Secondly, since the 68020 with cache running only wants the bus 50% or so
of the time, on average, you take your 20% figure and immediately reduce it 
to 10%, on average.  It could be as bad as 20%, it could be as good as
0%, depending on what the CPU is doing.

Now we add a priotity scheme.  If the CPU operation is more important, it
gets the bus for any cycles it needs, and the DMA device gets whatever it
wants from the remaining 50% of the bus.  And that's assuming that the bus
is limited to CPU bus speeds.  It's pretty simple to make DMA devices run
nybble or page mode cycles that the CPU can't keep up with, but most
memory systems can be designed with this in mind for nearly free.  So with
DMA going with a nybble transfer, you're now down to less than 5% of the
bus bandwidth for that transfer.  VME and non-Apple NuBus both do things
like this.

> Given just a single hard disk transfer as you have described it, DMA into
> a dual-port buffer avoids losing 20% of the CPU's processing capability.
> That seems worthwhile to me!

But you're still missing the point.  The CPU has to stop what it's doing to
transfer the data by hand.  If it did that JUST as efficiently as the DMA
device, you'd still be loosing whatever CPU time you claim is being eaten
by the DMA transfer, 20% or whatever (keep in mind this 20% figure only
applies during an actual transfer).  If the DMA transfer happens twice as
fast as the CPU could transfer the data, then I'm gaining in CPU speed,
even though I'm kicking the CPU off the bus for awhile.  DMA transfers on
the Amiga bus with a 68020 go twice as fast as the 68020 could possibly
transfer them.  68000 based CPU transfers are more like 1/4th the speed of
the DMA device.  My point is that someone has to do the work of transfer
unless you can live with the data exactly where it's dumped in your
shared memory scheme.  If you know there's no transfer required, share the
memory, but if there is, and especially if the memory can be used as is,
once it reaches it's destination (like NewFS), DMA wins.  

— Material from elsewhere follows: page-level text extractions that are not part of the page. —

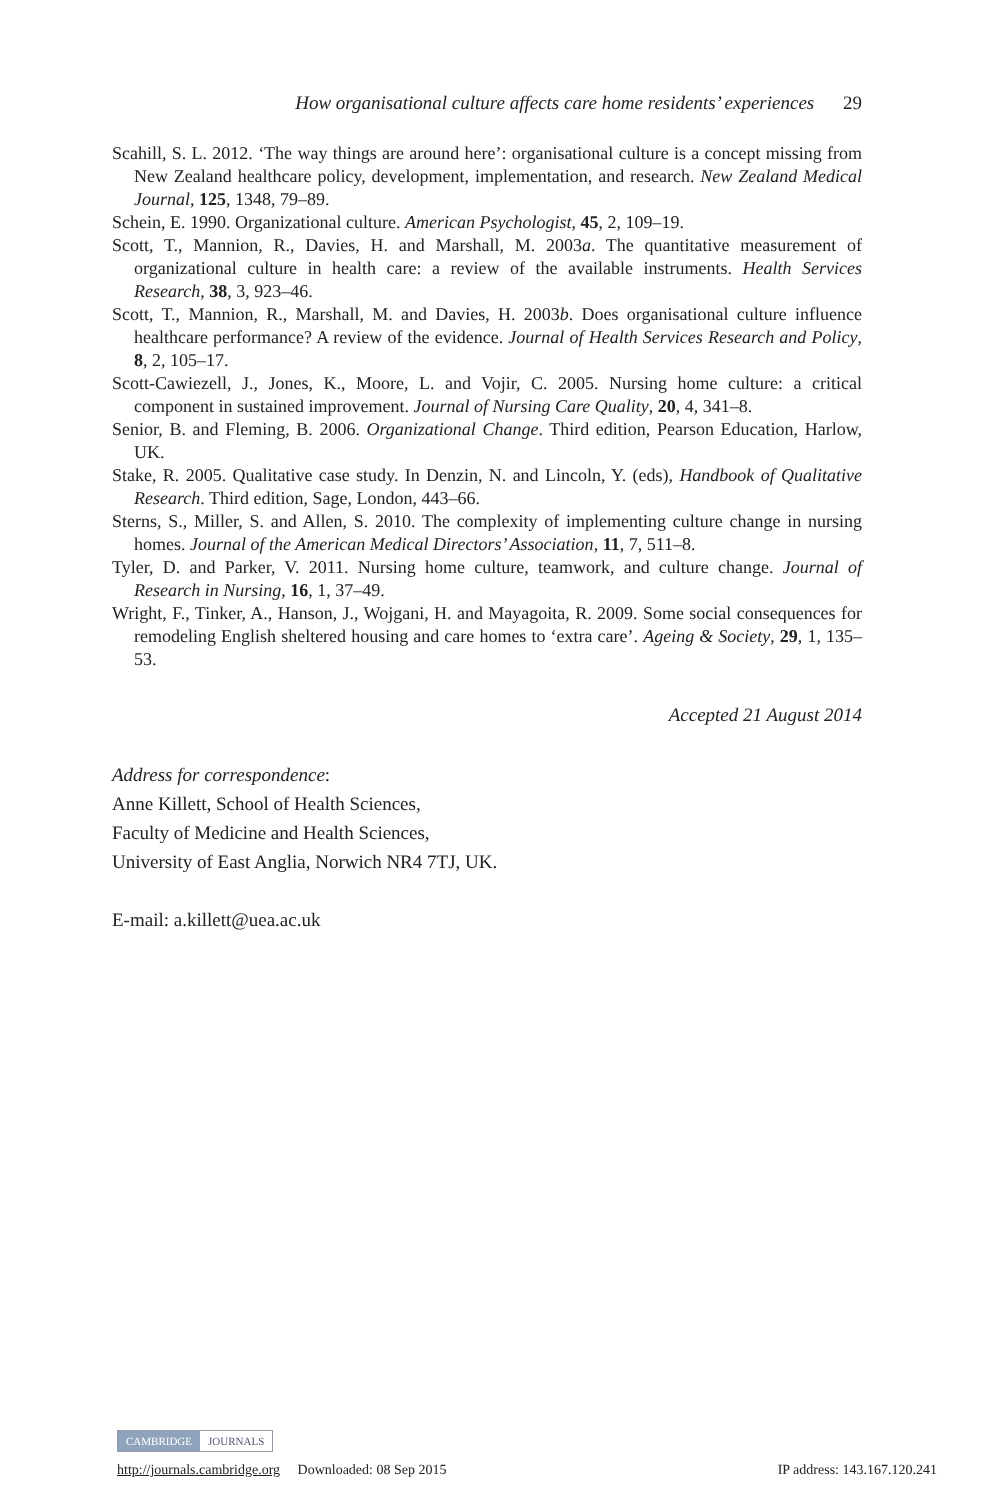How organisational culture affects care home residents’ experiences 29
Scahill, S. L. 2012. ‘The way things are around here’: organisational culture is a concept missing from New Zealand healthcare policy, development, implementation, and research. New Zealand Medical Journal, 125, 1348, 79–89.
Schein, E. 1990. Organizational culture. American Psychologist, 45, 2, 109–19.
Scott, T., Mannion, R., Davies, H. and Marshall, M. 2003a. The quantitative measurement of organizational culture in health care: a review of the available instruments. Health Services Research, 38, 3, 923–46.
Scott, T., Mannion, R., Marshall, M. and Davies, H. 2003b. Does organisational culture influence healthcare performance? A review of the evidence. Journal of Health Services Research and Policy, 8, 2, 105–17.
Scott-Cawiezell, J., Jones, K., Moore, L. and Vojir, C. 2005. Nursing home culture: a critical component in sustained improvement. Journal of Nursing Care Quality, 20, 4, 341–8.
Senior, B. and Fleming, B. 2006. Organizational Change. Third edition, Pearson Education, Harlow, UK.
Stake, R. 2005. Qualitative case study. In Denzin, N. and Lincoln, Y. (eds), Handbook of Qualitative Research. Third edition, Sage, London, 443–66.
Sterns, S., Miller, S. and Allen, S. 2010. The complexity of implementing culture change in nursing homes. Journal of the American Medical Directors’ Association, 11, 7, 511–8.
Tyler, D. and Parker, V. 2011. Nursing home culture, teamwork, and culture change. Journal of Research in Nursing, 16, 1, 37–49.
Wright, F., Tinker, A., Hanson, J., Wojgani, H. and Mayagoita, R. 2009. Some social consequences for remodeling English sheltered housing and care homes to ‘extra care’. Ageing & Society, 29, 1, 135–53.
Accepted 21 August 2014
Address for correspondence:
Anne Killett, School of Health Sciences,
Faculty of Medicine and Health Sciences,
University of East Anglia, Norwich NR4 7TJ, UK.
E-mail: a.killett@uea.ac.uk
CAMBRIDGE JOURNALS
http://journals.cambridge.org Downloaded: 08 Sep 2015 IP address: 143.167.120.241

There's actually a test case of this available in the Amiga world.  As I've
already mentioned, the A2090 controller uses a FIFO and DMA to complete it's
transfer, and achieves about 625K Bytes/Second.  There's a new SCSI 
controller out there, from a company called Great Valley Peripherals, that
uses an I/O chip DMA to shared RAM (4K of static RAM on-board, so once
you're in sync I suspect there will rarely be a collision between the
CPU and the peripheral chip).  I don't have any benchmarks on this new board,
but I guarantee it'll be slower.

> 					Steve Rice
-- 
Dave Haynie  "The B2000 Guy"     Commodore-Amiga  "The Crew That Never Rests"
   {ihnp4|uunet|rutgers}!cbmvax!daveh      PLINK: D-DAVE H     BIX: hazy
		"I can't relax, 'cause I'm a Boinger!"